Jeju’s ailing foreigner-only casinos should be able to introduce online gambling and use technologies such as crypto currencies, according to a speaker at the Jeju International Casino Policy Forum.
Bong Mi-hee, professor of hotel management at Inha Technical College, gave a presentation at the event, which was held in the Jeju Grand Hyatt last week, suggesting the introduction of online casinos, local media reported.
He also suggested the increasing use of blockchain worldwide would help to increase transparency in online operations and enable the flow of funds to be tracked.
South Korea’s foreigner-only casinos have been hit hard due to the Covid-mandated border closures. Sales of the eight casinos on the island dropped more than 60 percent in 2020 to 69 billion won.
Speakers at the event also said the Jeju casino sector needed to be reorganized, as there are too many, small properties.
Professor Seo Won-seok of Kyunghee University said in the 2nd Jeju Casino Business Plan there are plans to review business diversification. He said there needs to be a review of restrictions on foreigner-only casinos, as well as potentially establishing casino clusters to strengthen the competitiveness of the industry.

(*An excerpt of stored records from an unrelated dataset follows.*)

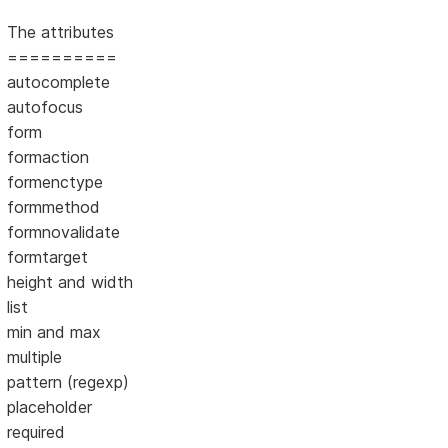
The attributes
==========
autocomplete
autofocus
form
formaction
formenctype
formmethod
formnovalidate
formtarget
height and width
list
min and max
multiple
pattern (regexp)
placeholder
required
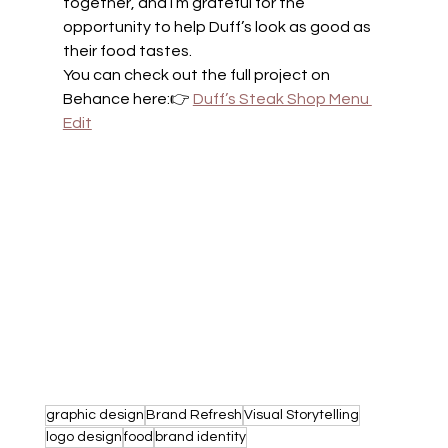
together, and I’m grateful for the 
opportunity to help Duff’s look as good as 
their food tastes.
You can check out the full project on 
Behance here:👉 
Duff’s Steak Shop Menu 
Edit
graphic design
Brand Refresh
Visual Storytelling
logo design
food
brand identity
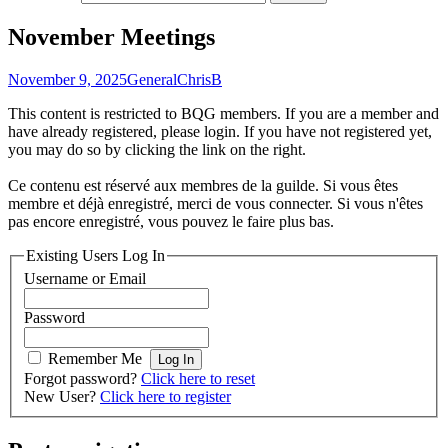
November Meetings
November 9, 2025
General
ChrisB
This content is restricted to BQG members. If you are a member and
have already registered, please login. If you have not registered yet,
you may do so by clicking the link on the right.
Ce contenu est réservé aux membres de la guilde. Si vous êtes
membre et déjà enregistré, merci de vous connecter. Si vous n'êtes
pas encore enregistré, vous pouvez le faire plus bas.
Existing Users Log In
Username or Email
Password
Remember Me
Forgot password?
Click here to reset
New User?
Click here to register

It’s the second time in two months that the possibility of introducing some kind of online gambling in South Korea has hit the headlines.
In October, local media reported that the government is considering the potential introduction of some form of remote gaming that would target foreign VIP clients to help the ailing foreigner-only casinos and to protect jobs.
New Daily specified VIP customers would be able to play games remotely through an agent at the casino – a practice known as proxy betting.
Lee Sang-heon, a member of the National Assembly Culture, Sports and Tourism Committee, and the Democratic Party of Korea, proposed a “Partial Amendment to the Tourism Promotion Act” earlier this year to allow “non-face-to-face” casino services, the report said.
The proposal comes amidst concern about slumping revenue at the 17 foreigner-only properties and the resulting loss of employment.